An East of Kailash ad agency tailored a mania that inspired fence-sitters to get inked and sent non-voters on an unrelenting guilt trip. And they achieved it all with just one word — Pappu, reports Ritika Chopra.

delhi Updated: May 09, 2009 00:11 IST
Ritika Chopra

They made voting Pappular

They tailored a mania that inspired fence-sitters to get inked and sent non-voters on an unrelenting guilt trip. And they achieved it all with just one word — Pappu.

Meet Sanjeev Kumar and his creative team at Span Communication — an advertising agency parked in East of Kailash — which executed the campaign that in all probability made an average Pappu in the country hate his name.

But on the brighter side, the campaign achieved a world of good as the Capital registered the highest poll percentage in the last 20 years.

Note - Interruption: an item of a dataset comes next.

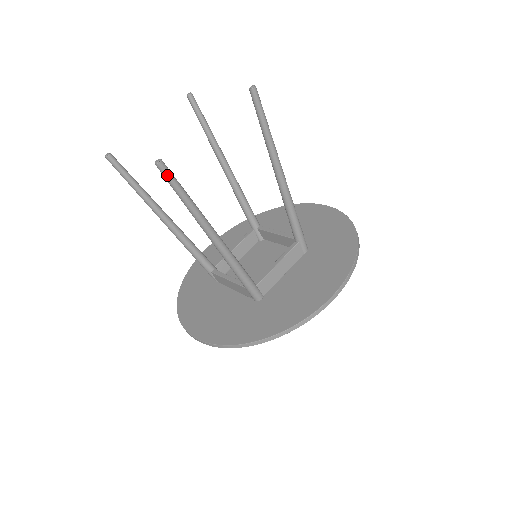
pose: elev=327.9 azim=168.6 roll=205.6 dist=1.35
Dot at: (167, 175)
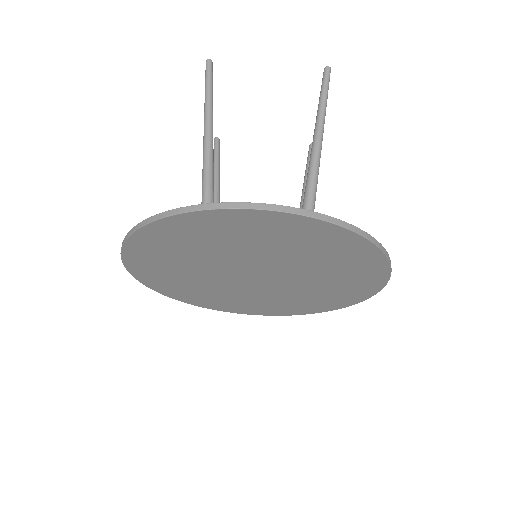
Dot at: (207, 70)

The start, however, wasn’t as great as the finish. In fact, it was ridden with fear and scepticism, according to Kumar, vice-president of Span Communication. “I was really nervous at the time we were recording the sample jingle for the presentation to be made to the state election commission. Honestly, it was just too bold to be approved by any bureaucrat. But the jingle was an instant hit with Chief Electoral Officer Satbir Silas Bedi,” said Kumar as he flipped pages of a presentation book that illustrated the campaign’s journey from nothingness to success.

The song Pappu Can’t Dance Saala was chosen for reasons of practicality. “This number was a hit on the charts around the time we were brainstorming for options. The brief was to address the traditional non-voters — the urban crowd. Choosing this track made the most sense then,” said Shilpa Kumar, business head.

Though the start was small and simple, the campaign assumed instant ubiquity once the media acquired a liking for it. “The Pappu drive was meant only for Delhi, but things changed completely once the media latched on to it. Everyone across the country was in the know and the word Pappu made way into the day-to-day speak of youngsters. As a result, we ended up making 16 radio spots, 16 print and two television advertisements,” said Naresh Kheterpal, CEO, Span Communication.

A lot has changed for the agency since then. The campaign’s success has put the spotlight on Span Communication. “We are being noticed. Now we can proudly claim that social awareness drives is our forte,” said Kumar.But what happens to iconic Pappu with the elections drawing to a close? “Chances are you may see him again but in another avatar,’ said Kheterpal.